Under the July 8th deal, Brazil would maintain its current annual
spending level of $109m on Kaletra until 2010. As in the next six years
the number of patients receiving the drug is expected to rise from
23,400 to 60,000, Brazil would pay a much lower average price per pill.
Abbott's revenues would not change. Both sides hailed the deal which
would let Brazil greatly expand its AIDS treatment scheme for nothing
without hurting the firm's bottom line.
The pact barely lasted a week. On the day it was made public, the health
minister who agreed to it, Humberto Costa, quit in a cabinet shuffle
prompted by the corruption scandal battering the government. On July
14th, his successor, Jose Saraiva Felipe, said that no deal had been
finalised, and that he wanted more discounts. "Breaking the patent has
not been discarded as a final alternative," he says. Abbott says it
still hopes to seal the deal negotiated with Mr Costa. But tweaks may
not be enough to bring the Brazilians back into the fold. As new
allegations surface daily about graft in the governing Workers' Party,
Mr Felipe may decide to show his spine by being tough on foreign drug
firms. "In a country where corruption is rampant, it's very good to show
that there are Brazilian public servants seeking the best possible
bargain," says Otto Licks, an intellectual-property lawyer in Rio de
Janeiro. "Keeping this in the media diverts attention from the scandal."

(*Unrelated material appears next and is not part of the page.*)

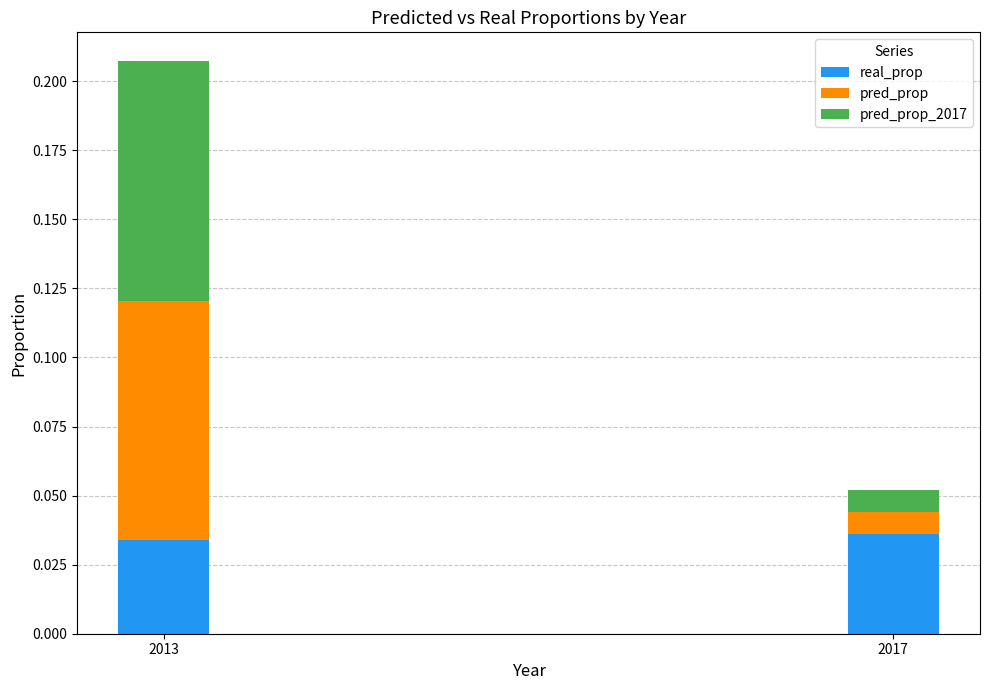

True or false: real_prop has a value of 0.1 at 2013.

False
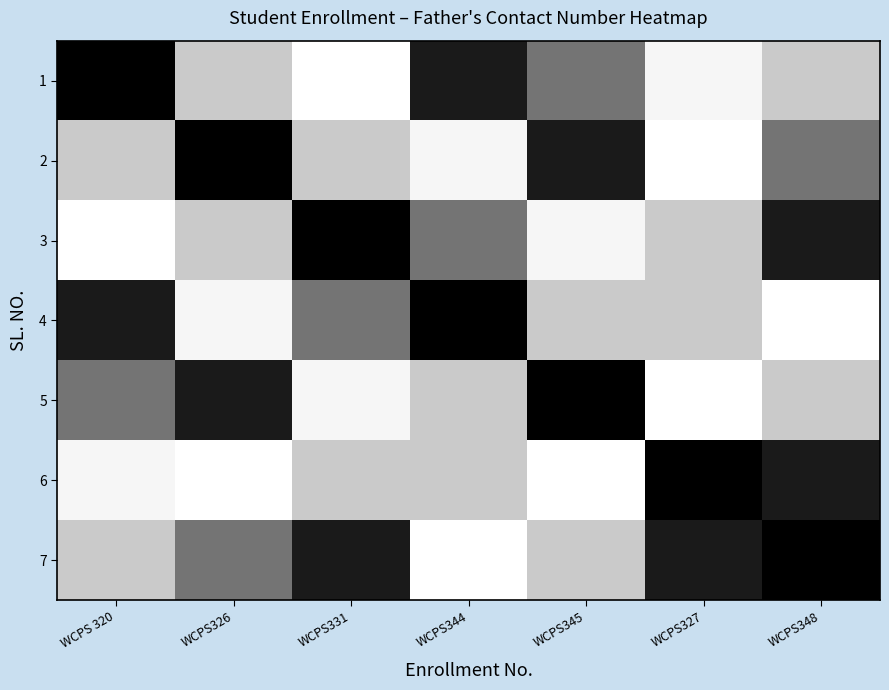

Count the number of categories in the chart.

7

Playing to nationalist sentiment by granting local production rights to
local firms might also boost the government's popularity.
Although Abbott could probably afford the loss of the Brazilian revenues
(0.5% of its total sales) if a compulsory licence were issued, industry
representatives and patent-rights advocates fear the precedent-setting
effect of such a move. In the Uruguay round of WTO negotiations, wealthy
nations did agree to allow compulsory licences during public-health
emergencies. But according to Shanker Singham, author of a recent
journal article advocating strong intellectual-property rights in the
developing world, they did so only on the assumption that "governments
would be spartan in their use of this nuclear option, which overrides
everything else." If Brazil crosses this line, many other low- and
middle-income countries might follow, which pharmaceutical firms claim
would reduce incentives to invest in new drugs.
Naturally, advocates of greater access to essential medicines say that
more compulsory licences would be good, and dismiss talk that research
and development would suffer. "A domino effect would be excellent," says
Kevin Outterson of West Virginia University. "We should encourage poorer
countries to free-ride on Western innovation. They are not part of the
market anyway, and as long as it doesn't replace markets these companies
rely on, the gains to public health would be tremendous."